■ **Page excerpt**:
>>>

The photographic element in the above-described process can be treated with an alkaline processing composition to effect or initiate development in any manner. A preferred method for applying processing composition is by use of a rupturable container or pod which contains the composition.
In a preferred embodiment of our invention the photographic assemblage comprises:
(a) a photosensitive element comprising a support having thereon at least one silver halide emulsion layer having associated therewith a dye image-providing material;
(b) a transparent cover sheet located over the layer outermost from the support of the photosensitive element;
(c) a dye image-receiving layer located either in the photosensitive element or on the transparent cover sheet; and
(d) an alkaline processing composition and means containing same for discharge between the photosensitive element and the transparent cover sheet;
and wherein the assemblage contains a stripping agent as described above.
In a preferred embodiment of the invention, the means containing the alkaline processing composition is a rupturable container or pod which is adapted to be positioned during processing of the film unit so that a compressive force applied to the container by pressure-applying members, such as would be found in a camera designed for in-camera processing, will effect a discharge of the container's contents within the film unit. In general, the processing composition employed in this invention contains the developing agent for development, although the composition could also just be an alkaline solution where the developer is incorporated in the photographic element or cover sheet, in which case the alkaline solution serves to activate the incorporated developer.
The dye image-providing material useful in this invention is either positive- or negative-working, and is either initially mobile or immobile in the photographic element during processing with an alkaline composition. Examples of initially mobile, positive-working dye image-providing materials useful in this invention are described in U.S. Pat. Nos. 2,983,606; 3,536,739; 3,705,184; 3,482,972; 2,756,142; 3,880,658 and 3,854,985. Examples of negative-working dye image-providing materials useful in this invention include conventional couplers which react with oxidized aromatic primary amino color developing agents to produce or release a dye such as those described, for example, in U.S. Pat. No. 3,227,550 and Canadian Patent No. 602,607. In a preferred embodiment of this invention, the dye image-providing material is a ballasted, redox dye-releasing (RDR) compound. Such compounds are well known to those skilled in the art and are, generally speaking, compounds which will react with oxidized or unoxidized developing agent or electron transfer agent to release a dye. Such nondiffusible RDR's include negative-working compounds, as described in U.S. Pat. Nos. 3,728,113 of Becker et al; 3,725,062 of Anderson and Lum; 3,698,897 of Gompf and Lum; 3,628,952 of Puschel et al; 3,443,939 and 3,443,940 of Bloom et al; 4,053,312 of Fleckenstein; 4,076,529 of Fleckenstein et al; 4,055,428 of Koyama et al; 4,149,892 of Deguchi et al; 4,198,235 and 4,179,291 of Vetter et al; Research Disclosure 15157, November, 1976 and Research Disclosure 15654, April, 1977. Such nondiffusible RDR's also include positive-working compounds, as described in U.S. Pat. Nos. 3,980,479; 4,139,379; 4,139,389; 4,199,354, 4,232,107, 4,199,355 and German Patent No. 2,854,946, the disclosures of which are hereby incorporated by reference.

<<<

■ **Dataset**:
>>>

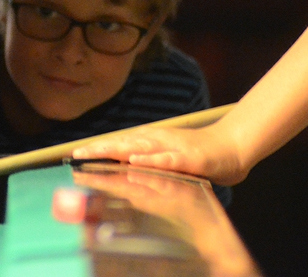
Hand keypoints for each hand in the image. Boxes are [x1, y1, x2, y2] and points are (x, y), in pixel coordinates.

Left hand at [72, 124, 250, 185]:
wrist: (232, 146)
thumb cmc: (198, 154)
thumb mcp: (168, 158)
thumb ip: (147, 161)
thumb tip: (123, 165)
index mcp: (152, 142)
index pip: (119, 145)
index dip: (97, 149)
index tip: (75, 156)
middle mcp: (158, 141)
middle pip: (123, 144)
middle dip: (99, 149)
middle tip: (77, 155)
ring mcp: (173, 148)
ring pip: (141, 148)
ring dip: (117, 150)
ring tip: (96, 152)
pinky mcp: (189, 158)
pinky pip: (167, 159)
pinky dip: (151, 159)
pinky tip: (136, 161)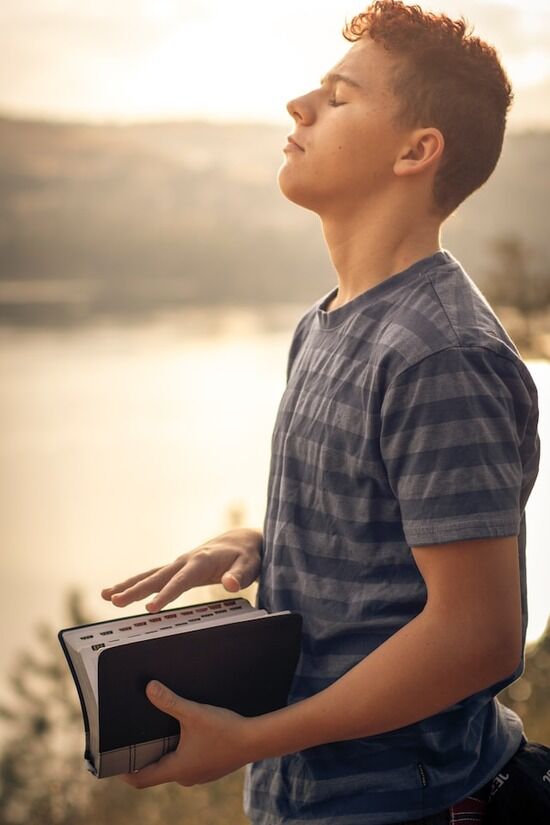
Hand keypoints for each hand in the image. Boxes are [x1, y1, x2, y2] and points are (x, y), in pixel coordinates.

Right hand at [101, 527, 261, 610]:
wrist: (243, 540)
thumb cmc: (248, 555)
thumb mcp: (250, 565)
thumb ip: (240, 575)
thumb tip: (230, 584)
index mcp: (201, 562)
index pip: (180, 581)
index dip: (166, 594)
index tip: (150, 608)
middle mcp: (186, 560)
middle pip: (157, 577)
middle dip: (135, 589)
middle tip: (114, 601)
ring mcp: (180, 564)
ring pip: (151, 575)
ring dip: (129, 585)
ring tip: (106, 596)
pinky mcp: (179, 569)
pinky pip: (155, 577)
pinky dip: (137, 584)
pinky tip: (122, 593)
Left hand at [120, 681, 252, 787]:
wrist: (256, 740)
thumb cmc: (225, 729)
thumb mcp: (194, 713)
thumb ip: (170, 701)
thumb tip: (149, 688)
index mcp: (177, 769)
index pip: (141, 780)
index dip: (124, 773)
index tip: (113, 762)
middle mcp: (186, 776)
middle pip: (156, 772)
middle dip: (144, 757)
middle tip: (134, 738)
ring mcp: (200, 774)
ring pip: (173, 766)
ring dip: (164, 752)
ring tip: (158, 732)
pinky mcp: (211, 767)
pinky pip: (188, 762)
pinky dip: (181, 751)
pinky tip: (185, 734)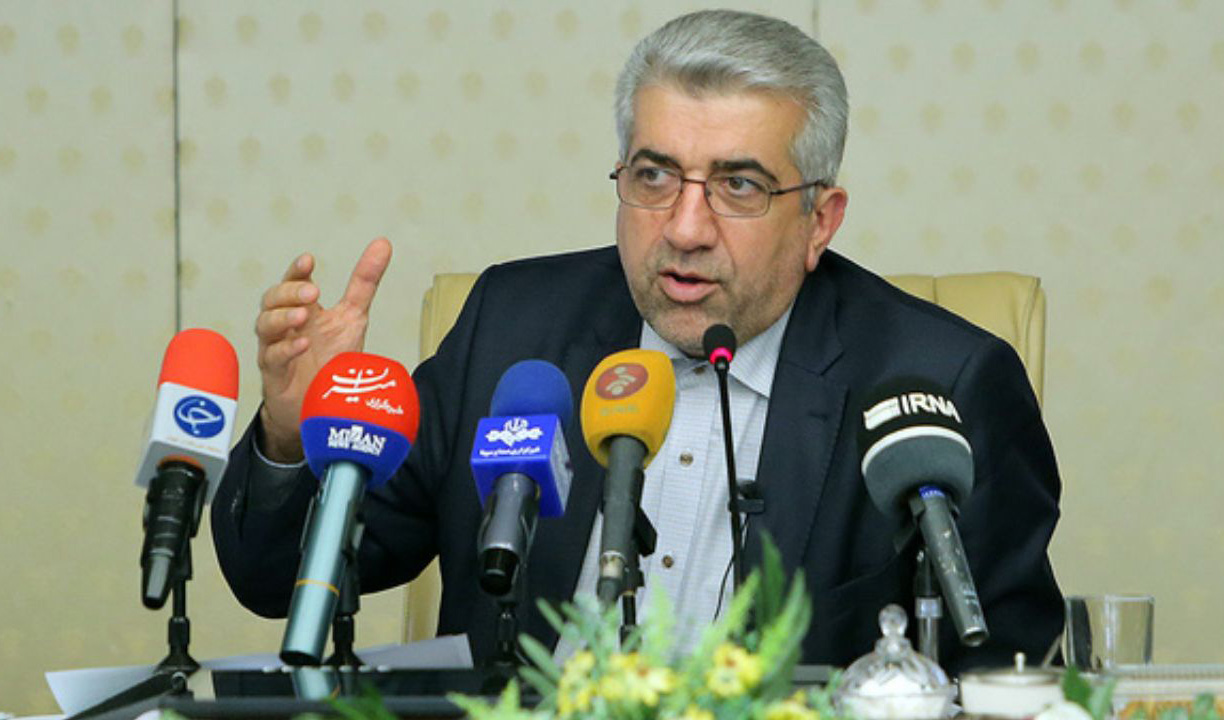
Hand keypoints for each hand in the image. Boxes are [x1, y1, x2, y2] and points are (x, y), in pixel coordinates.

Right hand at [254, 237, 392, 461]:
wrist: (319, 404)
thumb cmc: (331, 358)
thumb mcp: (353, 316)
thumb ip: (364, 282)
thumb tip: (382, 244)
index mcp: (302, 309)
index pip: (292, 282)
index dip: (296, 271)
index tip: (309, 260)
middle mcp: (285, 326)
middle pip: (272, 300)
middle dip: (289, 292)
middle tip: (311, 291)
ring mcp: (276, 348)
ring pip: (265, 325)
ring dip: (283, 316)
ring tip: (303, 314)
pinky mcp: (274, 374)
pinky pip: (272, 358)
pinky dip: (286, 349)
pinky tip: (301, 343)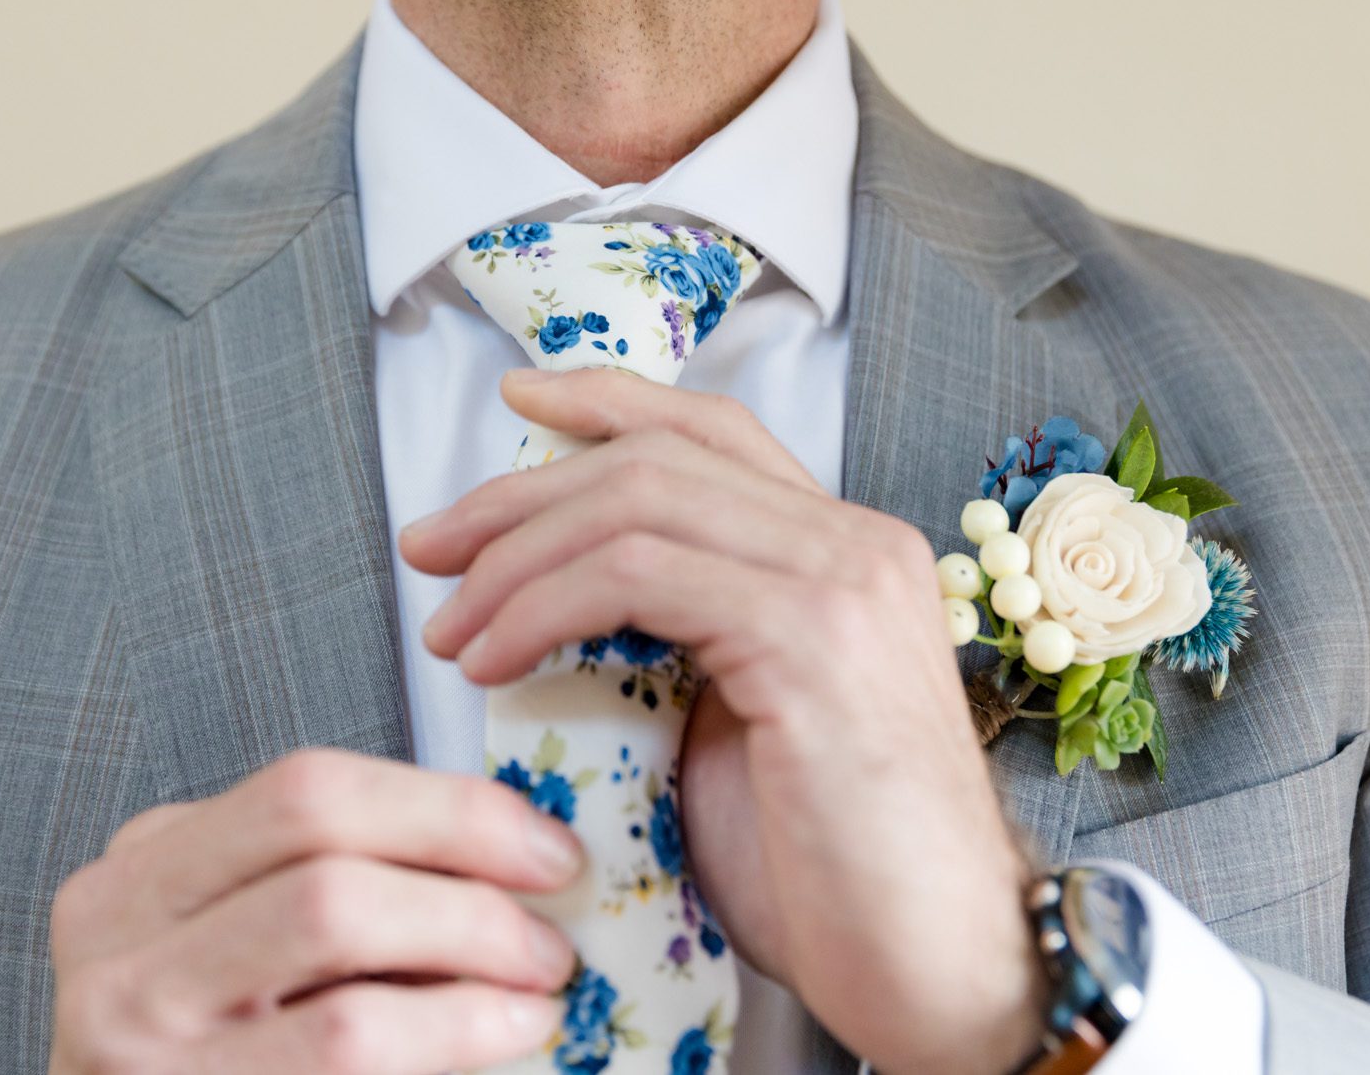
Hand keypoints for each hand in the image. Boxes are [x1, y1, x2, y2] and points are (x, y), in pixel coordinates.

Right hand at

<<<
>>>

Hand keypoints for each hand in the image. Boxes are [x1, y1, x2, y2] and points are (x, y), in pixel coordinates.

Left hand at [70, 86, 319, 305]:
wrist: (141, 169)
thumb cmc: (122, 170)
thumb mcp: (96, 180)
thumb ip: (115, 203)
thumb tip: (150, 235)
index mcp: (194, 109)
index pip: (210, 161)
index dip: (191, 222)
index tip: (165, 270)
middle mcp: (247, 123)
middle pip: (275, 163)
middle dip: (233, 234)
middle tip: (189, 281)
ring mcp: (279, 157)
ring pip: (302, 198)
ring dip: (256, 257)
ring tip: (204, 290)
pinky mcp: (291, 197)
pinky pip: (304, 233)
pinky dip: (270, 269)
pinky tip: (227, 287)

<<<
>>>

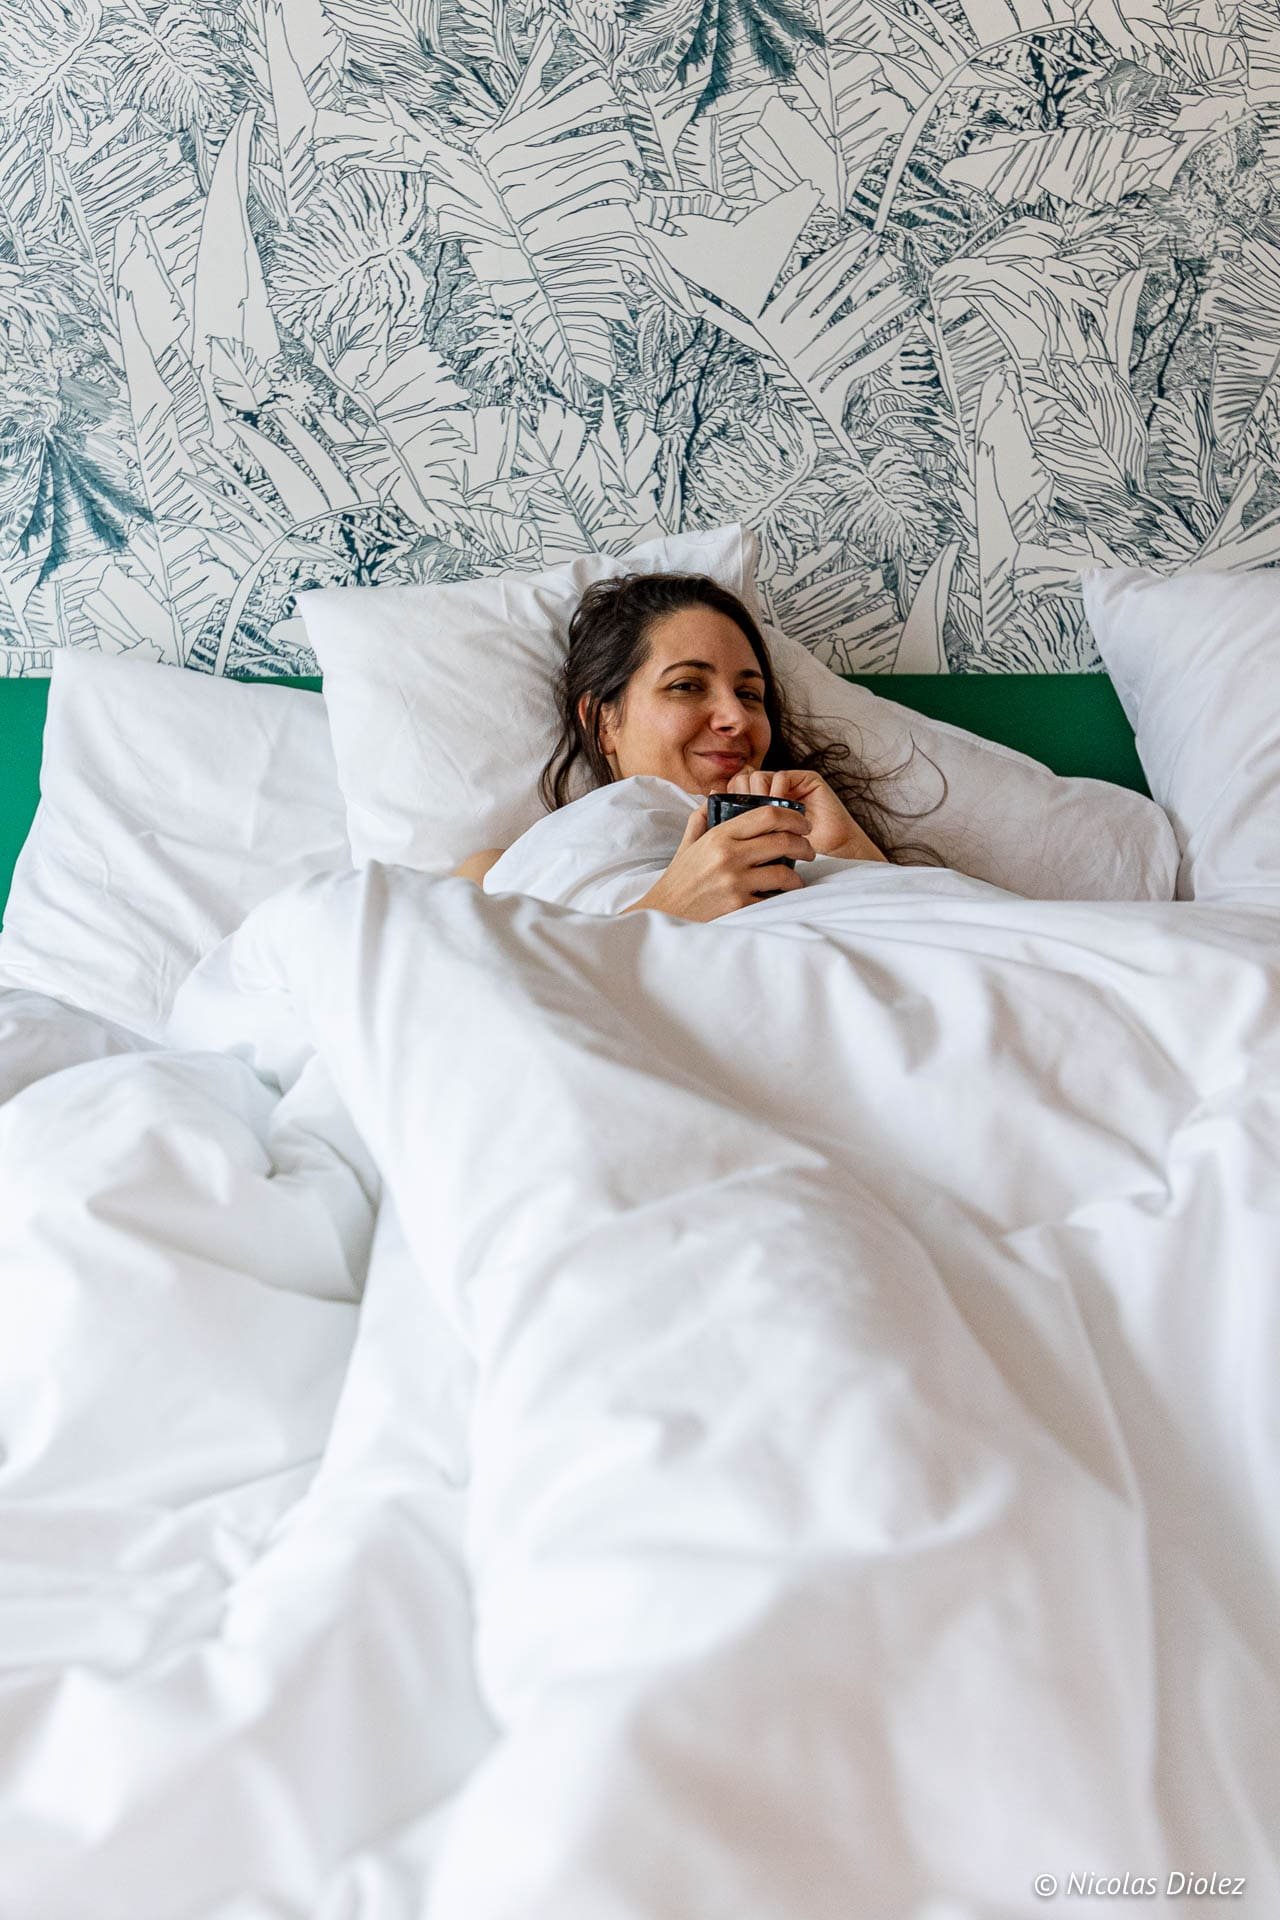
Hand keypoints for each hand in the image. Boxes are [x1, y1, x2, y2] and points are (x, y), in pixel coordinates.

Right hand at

<<<

■ **Problem description**:
Copy everything in the patent excerpt from "In a preferred embodiment of our" down to "as described above.", switching "transparent cover sheet" to "clear cover sheet". The records are separate material with no connection to the patent excerpt.

■ **Reply**:
In a preferred embodiment of our invention the photographic assemblage comprises:
(a) a photosensitive element comprising a support having thereon at least one silver halide emulsion layer having associated therewith a dye image-providing material;
(b) a clear cover sheet located over the layer outermost from the support of the photosensitive element;
(c) a dye image-receiving layer located either in the photosensitive element or on the clear cover sheet; and
(d) an alkaline processing composition and means containing same for discharge between the photosensitive element and the clear cover sheet;
and wherein the assemblage contains a stripping agent as described above.